Work order: With the pictures left out, write out exactly the lines of the listing below that run from the line with "2 ethernet cables" through the line with "how humans represent sequences".

Supplied information:
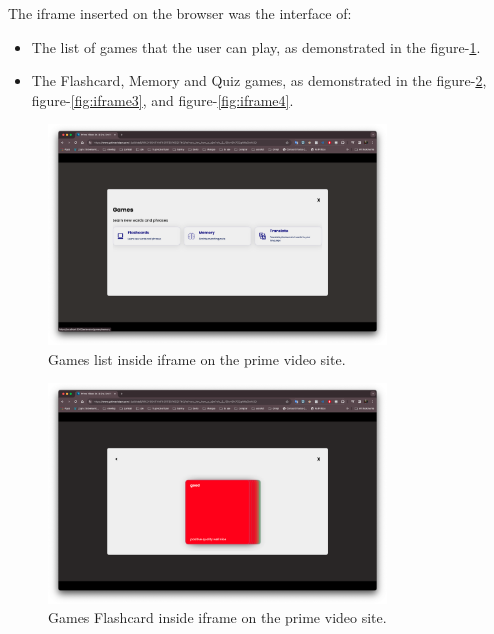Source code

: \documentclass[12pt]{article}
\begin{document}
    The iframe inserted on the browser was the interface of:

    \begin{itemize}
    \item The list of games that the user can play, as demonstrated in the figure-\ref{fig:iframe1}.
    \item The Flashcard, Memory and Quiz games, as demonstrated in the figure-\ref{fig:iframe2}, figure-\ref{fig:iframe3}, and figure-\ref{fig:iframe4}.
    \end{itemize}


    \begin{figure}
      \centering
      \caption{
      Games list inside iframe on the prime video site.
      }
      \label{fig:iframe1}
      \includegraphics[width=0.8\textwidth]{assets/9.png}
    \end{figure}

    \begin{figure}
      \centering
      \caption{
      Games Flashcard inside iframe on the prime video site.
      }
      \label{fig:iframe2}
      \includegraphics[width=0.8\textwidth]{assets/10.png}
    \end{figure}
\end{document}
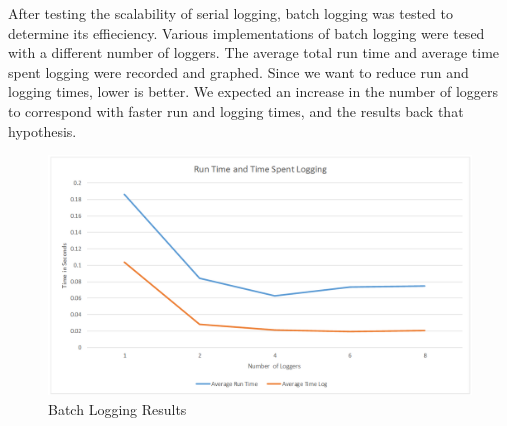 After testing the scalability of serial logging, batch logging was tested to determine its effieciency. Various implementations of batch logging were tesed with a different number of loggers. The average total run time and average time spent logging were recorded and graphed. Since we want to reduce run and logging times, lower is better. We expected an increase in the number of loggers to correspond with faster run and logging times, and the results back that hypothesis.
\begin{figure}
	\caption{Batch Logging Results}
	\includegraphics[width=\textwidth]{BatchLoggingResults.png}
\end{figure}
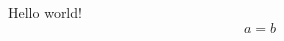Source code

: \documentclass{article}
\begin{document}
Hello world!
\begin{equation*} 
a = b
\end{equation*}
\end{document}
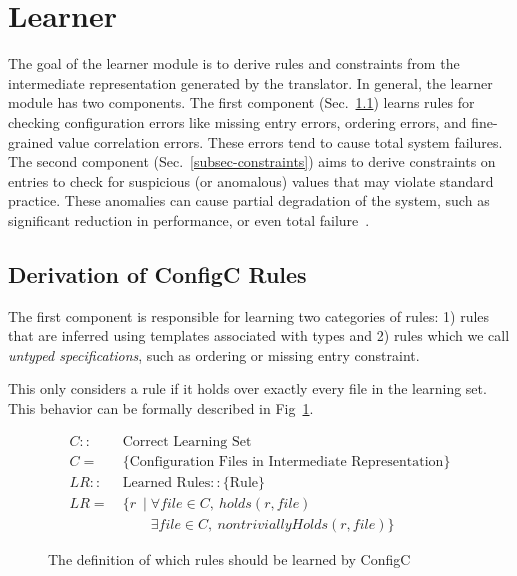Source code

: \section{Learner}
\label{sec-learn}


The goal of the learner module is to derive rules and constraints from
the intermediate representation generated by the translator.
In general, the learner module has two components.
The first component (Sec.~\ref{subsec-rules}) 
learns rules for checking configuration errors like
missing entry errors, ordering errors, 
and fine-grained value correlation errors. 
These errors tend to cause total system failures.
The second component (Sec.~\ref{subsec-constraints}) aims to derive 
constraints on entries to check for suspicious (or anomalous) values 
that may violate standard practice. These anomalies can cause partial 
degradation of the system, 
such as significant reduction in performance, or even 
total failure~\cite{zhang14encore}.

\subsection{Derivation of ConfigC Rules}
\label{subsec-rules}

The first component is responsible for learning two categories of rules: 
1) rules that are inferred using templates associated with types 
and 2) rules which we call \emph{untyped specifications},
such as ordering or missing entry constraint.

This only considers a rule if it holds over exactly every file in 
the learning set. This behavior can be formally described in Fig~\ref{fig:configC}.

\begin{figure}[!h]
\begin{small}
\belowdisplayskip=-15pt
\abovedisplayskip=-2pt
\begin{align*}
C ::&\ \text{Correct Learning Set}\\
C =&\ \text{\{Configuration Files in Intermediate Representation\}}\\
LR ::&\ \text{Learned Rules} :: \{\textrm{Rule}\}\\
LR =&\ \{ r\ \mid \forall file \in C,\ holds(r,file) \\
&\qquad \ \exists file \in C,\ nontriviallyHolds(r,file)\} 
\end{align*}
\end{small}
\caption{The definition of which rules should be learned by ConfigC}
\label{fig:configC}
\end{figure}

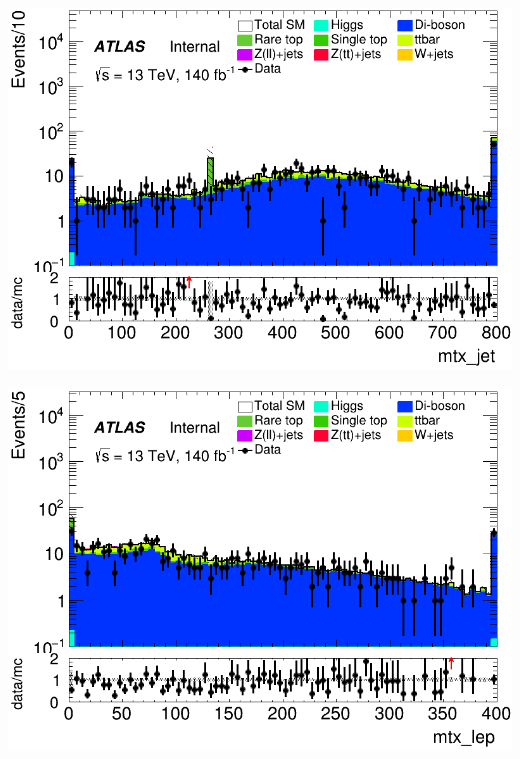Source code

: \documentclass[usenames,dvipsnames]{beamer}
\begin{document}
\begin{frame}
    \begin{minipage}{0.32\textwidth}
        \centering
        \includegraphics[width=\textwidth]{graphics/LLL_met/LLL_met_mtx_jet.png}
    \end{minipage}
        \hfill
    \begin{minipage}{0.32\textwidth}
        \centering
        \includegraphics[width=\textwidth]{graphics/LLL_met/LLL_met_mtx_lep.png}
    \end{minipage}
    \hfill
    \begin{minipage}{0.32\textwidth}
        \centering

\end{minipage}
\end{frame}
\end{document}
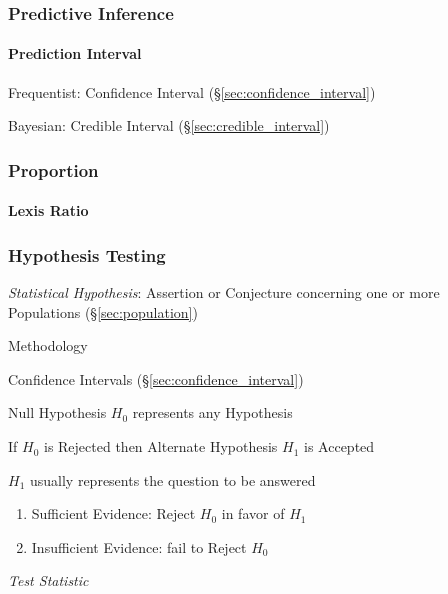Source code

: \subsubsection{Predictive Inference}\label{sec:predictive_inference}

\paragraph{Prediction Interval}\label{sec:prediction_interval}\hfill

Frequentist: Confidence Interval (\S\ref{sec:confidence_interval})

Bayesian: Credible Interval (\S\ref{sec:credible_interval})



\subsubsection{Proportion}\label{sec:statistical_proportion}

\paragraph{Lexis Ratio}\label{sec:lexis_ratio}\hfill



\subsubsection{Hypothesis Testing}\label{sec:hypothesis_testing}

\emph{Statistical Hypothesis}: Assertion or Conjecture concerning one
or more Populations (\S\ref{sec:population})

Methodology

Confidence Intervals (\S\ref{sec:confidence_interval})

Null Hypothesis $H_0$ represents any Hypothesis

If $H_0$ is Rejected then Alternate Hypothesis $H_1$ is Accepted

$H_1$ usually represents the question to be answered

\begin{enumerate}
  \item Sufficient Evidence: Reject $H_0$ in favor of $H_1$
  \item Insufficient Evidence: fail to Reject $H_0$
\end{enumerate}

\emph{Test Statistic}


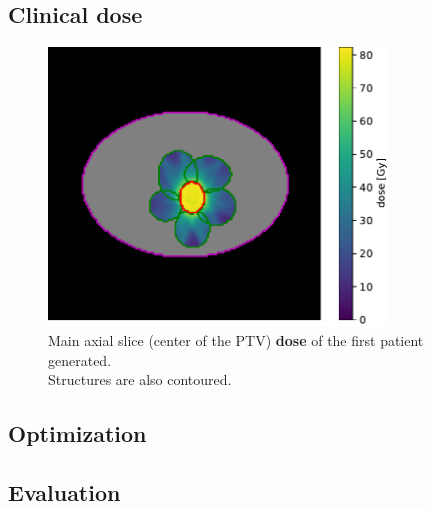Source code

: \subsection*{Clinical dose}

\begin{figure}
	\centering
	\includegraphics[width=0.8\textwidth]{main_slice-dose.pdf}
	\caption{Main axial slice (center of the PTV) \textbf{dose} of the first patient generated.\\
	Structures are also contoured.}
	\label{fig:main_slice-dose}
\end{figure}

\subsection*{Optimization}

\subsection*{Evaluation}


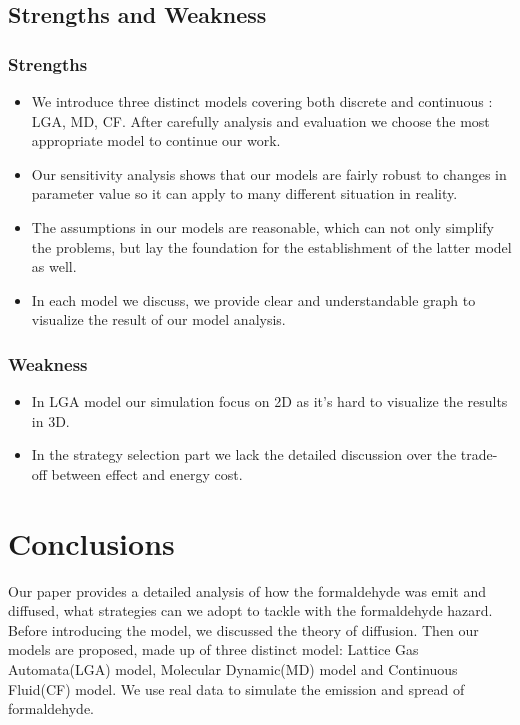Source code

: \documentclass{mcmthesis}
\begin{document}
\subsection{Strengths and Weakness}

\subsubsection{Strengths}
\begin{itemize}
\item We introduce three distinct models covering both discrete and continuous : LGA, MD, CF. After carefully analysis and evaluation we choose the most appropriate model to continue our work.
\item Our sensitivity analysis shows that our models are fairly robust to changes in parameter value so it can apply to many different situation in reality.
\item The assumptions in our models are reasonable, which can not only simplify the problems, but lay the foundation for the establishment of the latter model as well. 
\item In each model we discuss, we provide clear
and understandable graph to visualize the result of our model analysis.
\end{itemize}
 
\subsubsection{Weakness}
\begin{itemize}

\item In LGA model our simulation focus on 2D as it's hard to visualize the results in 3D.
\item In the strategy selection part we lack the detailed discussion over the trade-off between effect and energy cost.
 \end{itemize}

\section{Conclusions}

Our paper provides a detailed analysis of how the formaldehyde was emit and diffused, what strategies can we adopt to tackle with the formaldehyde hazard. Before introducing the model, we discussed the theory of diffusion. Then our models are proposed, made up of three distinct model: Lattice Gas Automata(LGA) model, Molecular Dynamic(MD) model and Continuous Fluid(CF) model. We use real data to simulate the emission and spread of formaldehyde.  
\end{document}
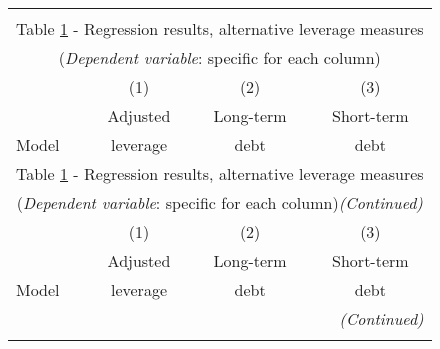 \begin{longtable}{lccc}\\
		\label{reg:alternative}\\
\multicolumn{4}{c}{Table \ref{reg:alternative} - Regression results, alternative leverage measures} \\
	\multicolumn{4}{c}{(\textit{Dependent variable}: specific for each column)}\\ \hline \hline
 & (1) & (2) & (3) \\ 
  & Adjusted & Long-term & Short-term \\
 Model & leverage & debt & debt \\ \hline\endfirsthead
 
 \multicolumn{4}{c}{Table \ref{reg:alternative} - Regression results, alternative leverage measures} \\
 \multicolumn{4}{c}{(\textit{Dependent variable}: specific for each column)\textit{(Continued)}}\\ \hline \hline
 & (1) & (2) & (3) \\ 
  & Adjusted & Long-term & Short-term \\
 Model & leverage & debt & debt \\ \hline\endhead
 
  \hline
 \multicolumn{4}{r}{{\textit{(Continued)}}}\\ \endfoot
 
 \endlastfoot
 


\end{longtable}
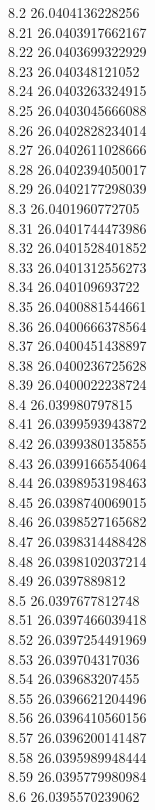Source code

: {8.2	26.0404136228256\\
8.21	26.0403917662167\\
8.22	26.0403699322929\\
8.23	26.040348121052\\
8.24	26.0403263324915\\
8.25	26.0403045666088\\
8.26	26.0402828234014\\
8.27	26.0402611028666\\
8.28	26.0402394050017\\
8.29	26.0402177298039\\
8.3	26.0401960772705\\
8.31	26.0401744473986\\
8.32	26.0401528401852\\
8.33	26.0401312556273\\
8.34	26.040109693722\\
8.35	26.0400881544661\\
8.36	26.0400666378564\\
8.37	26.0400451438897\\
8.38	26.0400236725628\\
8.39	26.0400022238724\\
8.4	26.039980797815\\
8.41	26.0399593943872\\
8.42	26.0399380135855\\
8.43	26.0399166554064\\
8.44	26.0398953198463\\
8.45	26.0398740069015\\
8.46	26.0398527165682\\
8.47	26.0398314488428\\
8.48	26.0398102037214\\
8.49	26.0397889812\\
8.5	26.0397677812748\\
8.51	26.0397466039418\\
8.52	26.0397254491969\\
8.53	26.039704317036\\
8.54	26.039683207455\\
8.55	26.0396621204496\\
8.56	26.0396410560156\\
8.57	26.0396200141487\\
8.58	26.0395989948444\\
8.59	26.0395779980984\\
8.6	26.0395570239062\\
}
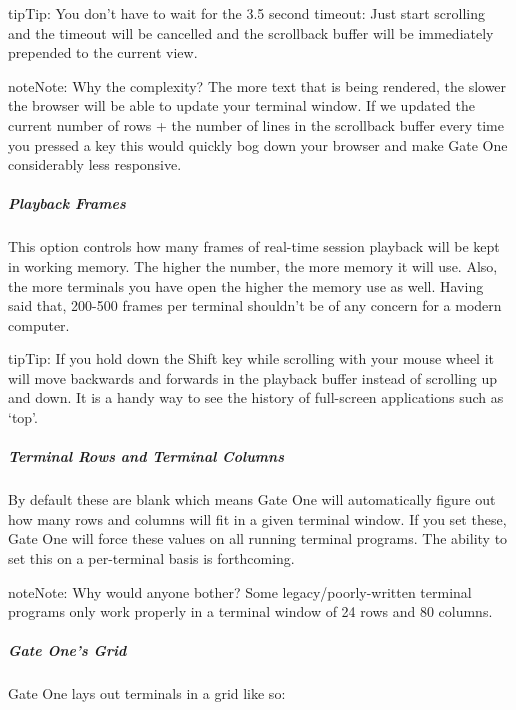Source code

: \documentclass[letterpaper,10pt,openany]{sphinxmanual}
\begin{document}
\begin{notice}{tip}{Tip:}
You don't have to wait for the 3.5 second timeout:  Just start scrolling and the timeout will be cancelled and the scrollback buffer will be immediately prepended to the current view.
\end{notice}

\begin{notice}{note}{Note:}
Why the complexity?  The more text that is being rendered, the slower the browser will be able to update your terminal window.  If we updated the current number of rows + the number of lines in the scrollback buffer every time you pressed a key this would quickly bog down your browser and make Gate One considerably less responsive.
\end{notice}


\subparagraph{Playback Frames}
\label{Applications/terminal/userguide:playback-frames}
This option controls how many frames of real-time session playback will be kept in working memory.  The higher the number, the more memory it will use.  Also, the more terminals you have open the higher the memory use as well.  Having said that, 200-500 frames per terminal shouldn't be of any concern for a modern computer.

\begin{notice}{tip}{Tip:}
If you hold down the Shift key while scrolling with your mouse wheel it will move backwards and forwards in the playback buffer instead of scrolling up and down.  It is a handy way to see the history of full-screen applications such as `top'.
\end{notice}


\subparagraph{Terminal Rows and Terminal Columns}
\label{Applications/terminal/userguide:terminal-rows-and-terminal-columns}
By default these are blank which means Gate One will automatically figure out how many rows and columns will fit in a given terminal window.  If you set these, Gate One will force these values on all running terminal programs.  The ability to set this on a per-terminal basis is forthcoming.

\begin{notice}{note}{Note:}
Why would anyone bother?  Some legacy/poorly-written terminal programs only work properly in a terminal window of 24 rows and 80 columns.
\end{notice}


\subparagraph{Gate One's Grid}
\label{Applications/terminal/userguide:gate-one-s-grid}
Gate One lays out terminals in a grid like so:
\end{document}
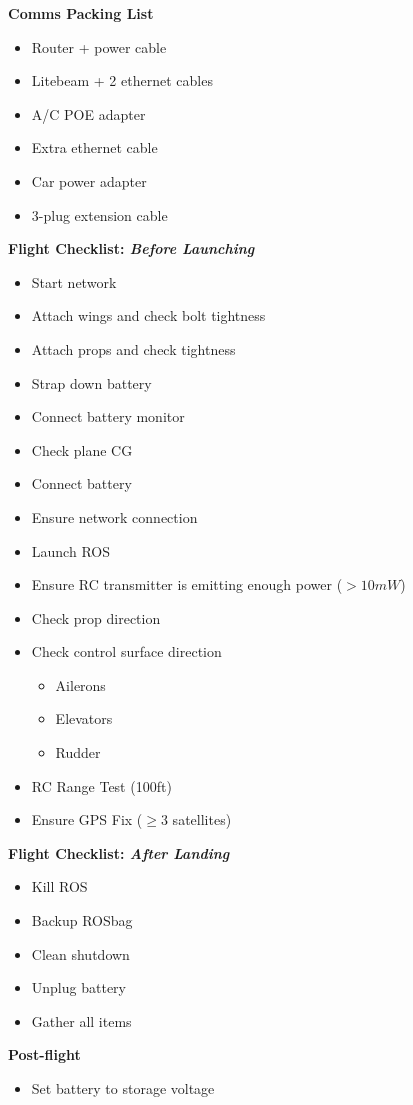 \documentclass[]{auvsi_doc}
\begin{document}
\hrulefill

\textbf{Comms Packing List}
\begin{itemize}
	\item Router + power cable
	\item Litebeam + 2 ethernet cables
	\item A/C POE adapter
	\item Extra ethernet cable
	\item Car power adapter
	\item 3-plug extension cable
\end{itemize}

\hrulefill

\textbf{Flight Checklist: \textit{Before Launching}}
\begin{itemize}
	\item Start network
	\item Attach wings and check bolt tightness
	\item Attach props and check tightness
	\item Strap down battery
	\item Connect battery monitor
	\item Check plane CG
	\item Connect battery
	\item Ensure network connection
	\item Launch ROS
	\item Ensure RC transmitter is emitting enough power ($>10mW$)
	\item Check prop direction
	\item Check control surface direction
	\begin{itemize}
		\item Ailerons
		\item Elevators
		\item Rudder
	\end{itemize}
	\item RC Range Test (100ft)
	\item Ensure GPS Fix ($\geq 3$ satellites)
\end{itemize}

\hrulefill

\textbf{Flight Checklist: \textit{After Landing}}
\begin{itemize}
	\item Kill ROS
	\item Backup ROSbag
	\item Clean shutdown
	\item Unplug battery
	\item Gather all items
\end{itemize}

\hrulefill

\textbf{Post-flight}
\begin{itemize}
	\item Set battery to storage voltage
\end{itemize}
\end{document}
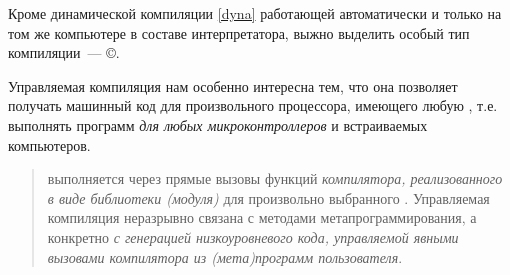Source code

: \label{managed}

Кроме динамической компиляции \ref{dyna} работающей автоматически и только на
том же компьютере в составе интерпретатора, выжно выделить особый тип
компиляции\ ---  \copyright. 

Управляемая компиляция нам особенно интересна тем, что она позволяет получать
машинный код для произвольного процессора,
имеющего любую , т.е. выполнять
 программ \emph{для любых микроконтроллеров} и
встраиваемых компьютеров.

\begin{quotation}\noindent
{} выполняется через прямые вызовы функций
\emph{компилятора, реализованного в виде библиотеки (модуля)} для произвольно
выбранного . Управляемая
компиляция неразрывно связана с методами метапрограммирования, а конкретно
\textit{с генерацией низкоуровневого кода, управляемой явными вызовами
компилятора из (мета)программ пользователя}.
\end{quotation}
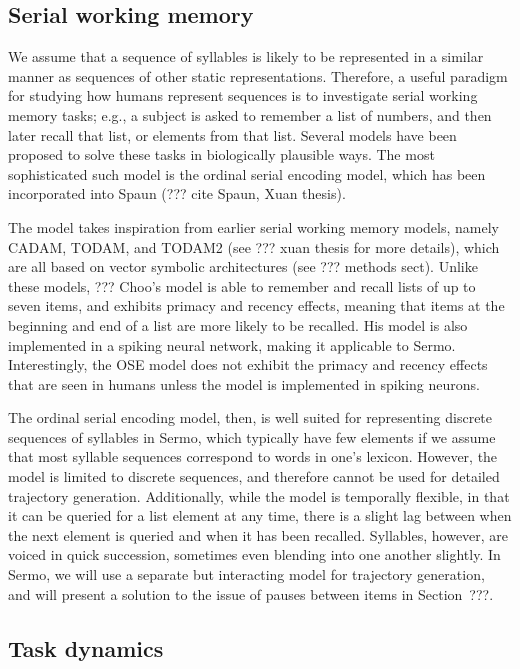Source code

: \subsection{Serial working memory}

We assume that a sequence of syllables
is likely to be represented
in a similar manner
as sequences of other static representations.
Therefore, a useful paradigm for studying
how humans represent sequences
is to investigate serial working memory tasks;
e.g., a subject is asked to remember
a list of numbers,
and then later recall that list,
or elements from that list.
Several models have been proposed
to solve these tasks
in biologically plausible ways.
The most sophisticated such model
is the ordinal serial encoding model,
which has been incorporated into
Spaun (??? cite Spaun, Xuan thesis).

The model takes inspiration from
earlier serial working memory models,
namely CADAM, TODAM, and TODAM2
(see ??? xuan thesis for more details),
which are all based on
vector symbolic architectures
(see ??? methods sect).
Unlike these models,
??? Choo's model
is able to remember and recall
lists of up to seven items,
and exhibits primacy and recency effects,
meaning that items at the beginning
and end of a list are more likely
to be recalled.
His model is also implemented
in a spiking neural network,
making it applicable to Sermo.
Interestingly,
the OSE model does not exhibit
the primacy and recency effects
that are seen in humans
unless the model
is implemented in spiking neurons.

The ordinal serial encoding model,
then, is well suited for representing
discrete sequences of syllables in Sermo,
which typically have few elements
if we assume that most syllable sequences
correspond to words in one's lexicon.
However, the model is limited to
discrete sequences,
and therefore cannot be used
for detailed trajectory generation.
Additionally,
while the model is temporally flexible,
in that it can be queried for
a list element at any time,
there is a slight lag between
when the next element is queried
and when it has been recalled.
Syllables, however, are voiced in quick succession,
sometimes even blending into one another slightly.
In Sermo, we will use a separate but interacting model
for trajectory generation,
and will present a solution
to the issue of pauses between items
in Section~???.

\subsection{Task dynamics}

Result for this exercise:
	\item Litebeam + 2 ethernet cables
	\item A/C POE adapter
	\item Extra ethernet cable
	\item Car power adapter
	\item 3-plug extension cable
\end{itemize}

\hrulefill

\textbf{Flight Checklist: \textit{Before Launching}}
\begin{itemize}
	\item Start network
	\item Attach wings and check bolt tightness
	\item Attach props and check tightness
	\item Strap down battery
	\item Connect battery monitor
	\item Check plane CG
	\item Connect battery
	\item Ensure network connection
	\item Launch ROS
	\item Ensure RC transmitter is emitting enough power ($>10mW$)
	\item Check prop direction
	\item Check control surface direction
	\begin{itemize}
		\item Ailerons
		\item Elevators
		\item Rudder
	\end{itemize}
	\item RC Range Test (100ft)
	\item Ensure GPS Fix ($\geq 3$ satellites)
\end{itemize}

\hrulefill

\textbf{Flight Checklist: \textit{After Landing}}
\begin{itemize}
	\item Kill ROS
	\item Backup ROSbag
	\item Clean shutdown
	\item Unplug battery
	\item Gather all items
\end{itemize}

\hrulefill

\textbf{Post-flight}
\begin{itemize}
	\item Set battery to storage voltage
\end{itemize}
\end{document}
Source code

: \label{managed}

Кроме динамической компиляции \ref{dyna} работающей автоматически и только на
том же компьютере в составе интерпретатора, выжно выделить особый тип
компиляции\ ---  \copyright. 

Управляемая компиляция нам особенно интересна тем, что она позволяет получать
машинный код для произвольного процессора,
имеющего любую , т.е. выполнять
 программ \emph{для любых микроконтроллеров} и
встраиваемых компьютеров.

\begin{quotation}\noindent
{} выполняется через прямые вызовы функций
\emph{компилятора, реализованного в виде библиотеки (модуля)} для произвольно
выбранного . Управляемая
компиляция неразрывно связана с методами метапрограммирования, а конкретно
\textit{с генерацией низкоуровневого кода, управляемой явными вызовами
компилятора из (мета)программ пользователя}.
\end{quotation}
Source code

: \subsection{Serial working memory}

We assume that a sequence of syllables
is likely to be represented
in a similar manner
as sequences of other static representations.
Therefore, a useful paradigm for studying
how humans represent sequences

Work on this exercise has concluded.